Time Machine

Jump back to any step in an agent run, restore the exact context from that moment, and re-run with different prompts, models, tools, or configurations. Debug weird behavior, compare runs, and optimize costs & latency, all without manually reconstructing complex agent states.

See It In Action

Overview

If you've ever tried to debug prompts, you already know how painful prompt engineering can get. For complex agents, every decision depends on multiple moving parts: conversation history, available tools, model version, tool metadata, and more. Reproducing those exact conditions during development is usually not fun.

Time Machine (also called Edit & Replay) solves this by letting you edit any message and instantly replay it to the model, using the exact same context the agent had at runtime.

No more printing raw JSON, copying payloads, cleaning logs, or manually reconstructing prompts just to see how the model responds. Just tweak the prompt, hit replay, and see how the agent behaves.

How It Works

Agent Inspector captures every LLM interaction as it happens. When you want to replay a specific moment, Time Machine reconstructs the complete state:

Select Any Step

Browse through your agent's execution timeline and click on any LLM call you want to investigate. Each step shows the model used, tokens consumed, cost, and duration.

View Full Context

See exactly what the agent saw at that moment: the complete system prompt, all messages in the conversation, tool definitions, and model parameters like temperature and max tokens.

Edit & Replay

Modify any part of the request (the system prompt, user messages, model selection, temperature, or max tokens) and replay it to see how the model responds differently.

Compare Results

See the new response alongside the original. Compare token usage, response quality, tool calls, and costs to make informed decisions about your agent's configuration.

The Request Editor

The Request Editor is your control panel for Time Machine. It displays the complete context of any selected LLM call and lets you modify every aspect before replaying.

Time Machine Request Editor showing model selection, parameters, system prompt, and messages

The Request Editor showing a Ticket Triage Agent's context with editable model, parameters, system prompt, and conversation history

What You Can Edit

Model Selection

Switch between different LLM models (Claude, GPT-4, etc.) to compare behavior and costs across providers.

Temperature

Adjust randomness from 0 (deterministic) to higher values (creative).

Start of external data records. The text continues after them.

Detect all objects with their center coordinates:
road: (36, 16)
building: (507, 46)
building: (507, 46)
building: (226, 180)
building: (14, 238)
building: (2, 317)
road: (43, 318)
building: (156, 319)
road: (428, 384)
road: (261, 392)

See how it affects response consistency.

Max Tokens

Set response length limits to control costs or ensure complete responses for complex tasks.

System Prompt

Refine instructions, add constraints, or completely rewrite the agent's role and behavior guidelines.

Messages

Edit user messages, assistant responses, or tool results to test how different conversation flows affect behavior.

Tool Definitions

Modify available tools, their descriptions, or parameters to see how tool availability changes agent decisions.

Response Panel

After replaying, the response panel shows everything you need to evaluate the result:

  • Model & Type: Which model responded and the response type (e.g., TOOL_USE)
  • Duration: How long the request took
  • Cost: Total cost for this specific call
  • Token Breakdown: Input and output tokens with individual costs
  • Response Content: The model's reasoning and output
  • Tool Calls: Any tools the model decided to invoke, with full parameters

Use Cases

Debugging Unexpected Behavior

Your agent did something unexpected? Jump back to that exact moment, see what context it had, and test different prompts to understand why and fix it.

Cost Optimization

Test whether cheaper models can handle specific tasks without quality degradation. Select an expensive GPT-4 call, switch to Claude 3.5 Sonnet, replay, and compare quality vs. cost savings.

Latency Optimization

Identify slow steps and test faster alternatives while maintaining quality. Try smaller model variants, reduce max_tokens, or test lower temperatures for more predictable caching.

A/B Testing Prompts

Compare different prompt strategies using the exact same context. Test variations like "ALWAYS use lookup_customer first" vs. "Think step-by-step about which tool to use" and see which performs better.

Tool Configuration Testing

Experiment with different tool descriptions and see how it affects the model's decisions. If the agent isn't using a tool effectively, edit its description and replay to iterate quickly.

Best Practices

Start from the Problem

Don't replay randomly. Find a specific issue (wrong tool call, poor response, high cost) and use Time Machine to investigate that exact moment.

Change One Thing at a Time

When debugging, change only one variable (model, prompt, temperature) per replay. This helps you understand cause and effect clearly.

Document Your Findings

When you find a prompt variation that works better, note what changed and why. This builds institutional knowledge about your agent's behavior.

Validate Cost Savings

Before switching to cheaper models in production, use Time Machine to replay multiple representative scenarios and ensure quality doesn't degrade.

API Keys Required

Time Machine replays requests to the actual LLM APIs. Make sure you have valid API keys configured for any models you want to test. Each replay consumes tokens and incurs costs just like production calls.